In summary, the detection method according to the invention allows in particular
a) detection of the presence of (undesired) microorganisms at critical sites in the bioreactor B which are difficult to access,
b) an increase in the reliability of the detection method by avoiding contamination of the bioreactor B when opening the bioreactor B, as was previously necessary for the detection test,
c) the practical possibility of carrying out detection tests more frequently owing to the automation of the detection method and the associated lower staff involvement, and comparing their analysis results,
d) documentation of the analysis results simplified by the automation,
e) economical use of the medium owing to the directed application,
f) optimization of the cleaning procedure and the detection method by evaluating the analysis results obtained, which reduces the amount of washing medium and waste water and limits the time taken for the presence detection, and leads to even better selection of the critical sites.
The invention is not restricted to the particular exemplary embodiment but also includes other variants not specifically disclosed, so long as the essence of the invention is used.

Claims

1.-8. (canceled)

9. A method for detecting microorganisms contained in a bioreactor, comprising:

applying a nutrient medium selectively at defined sites in the bioreactor under control of a control unit;

performing incubation of the nutrient medium for a fixed time in the bioreactor;

removing, after performing the incubation, the nutrient medium from the defined sites in the bioreactor and sending the nutrient medium to an analysis unit to determine one of an absence and presence of microorganisms or breakdown products in the nutrient medium; and

delivering an indication of one of the absence and presence of the microorganisms or the breakdown products in the nutrient medium to the control unit, the control unit selecting a suitable process step based on the indication of one of the absence and presence of the microorganisms or breakdown products in the nutrient medium from among predetermined process steps for further operation of the bioreactor.
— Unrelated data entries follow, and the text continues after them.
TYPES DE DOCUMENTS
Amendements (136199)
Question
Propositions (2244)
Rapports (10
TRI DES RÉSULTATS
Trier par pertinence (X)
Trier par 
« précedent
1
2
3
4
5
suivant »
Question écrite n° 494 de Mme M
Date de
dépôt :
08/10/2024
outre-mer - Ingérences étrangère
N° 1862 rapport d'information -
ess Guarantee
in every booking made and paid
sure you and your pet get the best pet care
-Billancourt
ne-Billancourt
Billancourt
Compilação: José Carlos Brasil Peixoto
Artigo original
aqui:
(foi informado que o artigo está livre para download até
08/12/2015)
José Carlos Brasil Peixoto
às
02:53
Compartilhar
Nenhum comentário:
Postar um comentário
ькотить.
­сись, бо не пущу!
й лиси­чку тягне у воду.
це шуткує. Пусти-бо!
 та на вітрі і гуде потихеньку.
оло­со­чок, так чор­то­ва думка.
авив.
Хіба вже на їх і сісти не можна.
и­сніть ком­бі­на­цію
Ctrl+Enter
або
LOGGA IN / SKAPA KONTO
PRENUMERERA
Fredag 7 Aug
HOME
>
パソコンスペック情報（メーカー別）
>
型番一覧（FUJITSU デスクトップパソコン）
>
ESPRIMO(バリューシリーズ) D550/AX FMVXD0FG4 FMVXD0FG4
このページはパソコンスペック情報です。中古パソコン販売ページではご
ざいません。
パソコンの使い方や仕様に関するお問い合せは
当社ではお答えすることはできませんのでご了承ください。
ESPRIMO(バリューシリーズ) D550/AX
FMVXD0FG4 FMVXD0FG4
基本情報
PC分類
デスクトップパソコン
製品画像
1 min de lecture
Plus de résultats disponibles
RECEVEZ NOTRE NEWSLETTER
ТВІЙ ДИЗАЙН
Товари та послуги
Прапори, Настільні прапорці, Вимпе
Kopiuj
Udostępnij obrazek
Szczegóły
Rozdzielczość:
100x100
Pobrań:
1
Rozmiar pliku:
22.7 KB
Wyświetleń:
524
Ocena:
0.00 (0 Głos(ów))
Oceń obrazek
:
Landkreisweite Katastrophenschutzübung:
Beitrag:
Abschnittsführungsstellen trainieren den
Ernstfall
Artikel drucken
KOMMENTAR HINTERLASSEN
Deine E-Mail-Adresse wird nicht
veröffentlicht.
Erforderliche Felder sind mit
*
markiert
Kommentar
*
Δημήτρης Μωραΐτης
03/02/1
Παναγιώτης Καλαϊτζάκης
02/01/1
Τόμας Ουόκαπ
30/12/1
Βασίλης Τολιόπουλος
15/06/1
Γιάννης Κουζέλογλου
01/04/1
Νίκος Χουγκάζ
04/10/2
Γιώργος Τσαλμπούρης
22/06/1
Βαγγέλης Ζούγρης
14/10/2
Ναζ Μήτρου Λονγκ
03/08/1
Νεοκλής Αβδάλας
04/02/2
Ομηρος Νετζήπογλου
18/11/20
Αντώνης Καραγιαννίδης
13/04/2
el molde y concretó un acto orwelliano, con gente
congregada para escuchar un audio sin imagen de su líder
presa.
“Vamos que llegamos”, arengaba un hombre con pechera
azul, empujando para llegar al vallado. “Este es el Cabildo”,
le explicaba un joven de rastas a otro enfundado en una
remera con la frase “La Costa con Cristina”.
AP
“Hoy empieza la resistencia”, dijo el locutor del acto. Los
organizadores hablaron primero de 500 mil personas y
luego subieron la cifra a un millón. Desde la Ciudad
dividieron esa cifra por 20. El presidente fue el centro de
10. The detection method as claimed in claim 9, wherein a suitable process step selected by the control unit is to repeat detection of the presence of one of the microorganisms and the breakdown products in the nutrient medium.
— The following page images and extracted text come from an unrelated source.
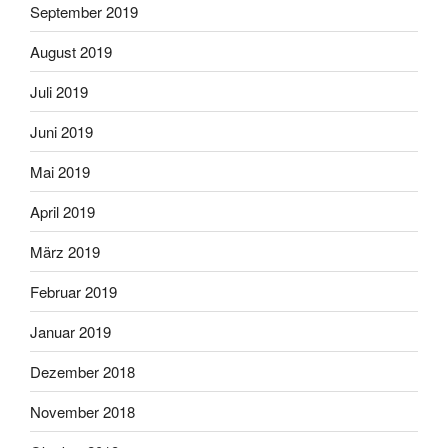
September 2019
August 2019
Juli 2019
Juni 2019
Mai 2019
April 2019
März 2019
Februar 2019
Januar 2019
Dezember 2018
November 2018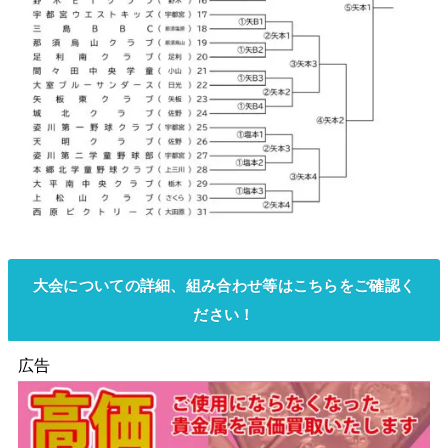
大会についての詳細、組み合わせ等はこちらをご確認く
ださい！
広告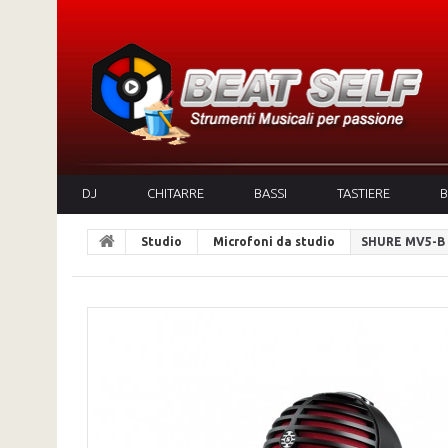
DJ
CHITARRE
BASSI
TASTIERE
B
Studio
Microfoni da studio
SHURE MV5-B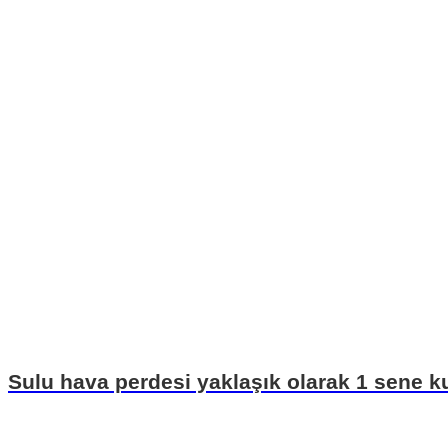
Sulu hava perdesi yaklaşık olarak 1 sene kul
11. The detection method as claimed in claim 9, wherein a suitable process step selected by the control unit is a start of a normal production run.
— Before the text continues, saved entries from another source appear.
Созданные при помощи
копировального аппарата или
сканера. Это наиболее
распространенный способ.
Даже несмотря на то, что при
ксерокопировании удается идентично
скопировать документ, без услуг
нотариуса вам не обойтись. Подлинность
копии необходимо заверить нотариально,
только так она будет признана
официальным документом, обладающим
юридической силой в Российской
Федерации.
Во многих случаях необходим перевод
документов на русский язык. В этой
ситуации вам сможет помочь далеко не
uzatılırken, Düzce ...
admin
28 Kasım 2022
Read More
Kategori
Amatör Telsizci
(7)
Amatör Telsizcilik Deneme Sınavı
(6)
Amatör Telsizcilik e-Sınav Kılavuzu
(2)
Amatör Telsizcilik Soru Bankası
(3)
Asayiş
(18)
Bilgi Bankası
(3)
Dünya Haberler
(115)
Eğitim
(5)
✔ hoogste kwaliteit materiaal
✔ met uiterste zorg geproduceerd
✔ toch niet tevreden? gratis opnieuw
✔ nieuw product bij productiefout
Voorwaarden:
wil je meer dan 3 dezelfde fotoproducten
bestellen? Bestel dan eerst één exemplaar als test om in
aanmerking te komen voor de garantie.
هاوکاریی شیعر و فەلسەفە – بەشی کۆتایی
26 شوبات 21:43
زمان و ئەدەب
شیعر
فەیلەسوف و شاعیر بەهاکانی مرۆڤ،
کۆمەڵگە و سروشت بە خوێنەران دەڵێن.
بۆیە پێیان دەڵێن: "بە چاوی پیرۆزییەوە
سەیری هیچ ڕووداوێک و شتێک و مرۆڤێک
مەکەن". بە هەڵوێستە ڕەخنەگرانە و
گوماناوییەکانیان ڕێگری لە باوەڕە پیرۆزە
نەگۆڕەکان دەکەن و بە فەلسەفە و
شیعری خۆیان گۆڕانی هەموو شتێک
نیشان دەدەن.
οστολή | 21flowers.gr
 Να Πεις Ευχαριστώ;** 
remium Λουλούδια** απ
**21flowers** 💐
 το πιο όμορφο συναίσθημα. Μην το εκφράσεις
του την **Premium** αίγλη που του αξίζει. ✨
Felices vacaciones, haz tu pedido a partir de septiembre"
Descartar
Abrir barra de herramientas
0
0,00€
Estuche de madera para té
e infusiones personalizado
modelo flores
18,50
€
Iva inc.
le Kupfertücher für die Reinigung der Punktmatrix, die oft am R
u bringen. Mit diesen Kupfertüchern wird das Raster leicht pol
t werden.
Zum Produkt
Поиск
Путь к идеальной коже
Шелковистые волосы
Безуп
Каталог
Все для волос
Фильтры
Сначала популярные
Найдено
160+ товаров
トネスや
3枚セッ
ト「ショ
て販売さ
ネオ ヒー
12. A bioreactor configured to detect microorganisms contained in a bioreactor, comprising:

an injector for selective application of a nutrient medium which is directed at a defined site in the bioreactor; and

an outlet.

13. The bioreactor as claimed in claim 12, wherein the injector is configured to selectively apply a washing medium to the defined sites.

14. The bioreactor as claimed in claim 12, further comprising a separate injector for selective application of the washing medium.

15. An arrangement for performing a detection method in a bioreactor, comprising:

a tank storing a nutrient medium;

a bioreactor having an injector for selective application of the nutrient medium at defined sites in the bioreactor;

an outlet, the injector of the bioreactor being connected to the tank for transferring the nutrient medium stored in the tank through the injector of the bioreactor to the defined sites in the bioreactor;

an analysis unit connected to the outlet of the bioreactor; and

a control unit connected to the analysis unit, the tank and a production run enabling unit.

16. The arrangement as claimed in claim 15, further comprising:

a heating element connected to the control unit and the bioreactor;

wherein the heating element is configured to control a temperature of incubation in the bioreactor.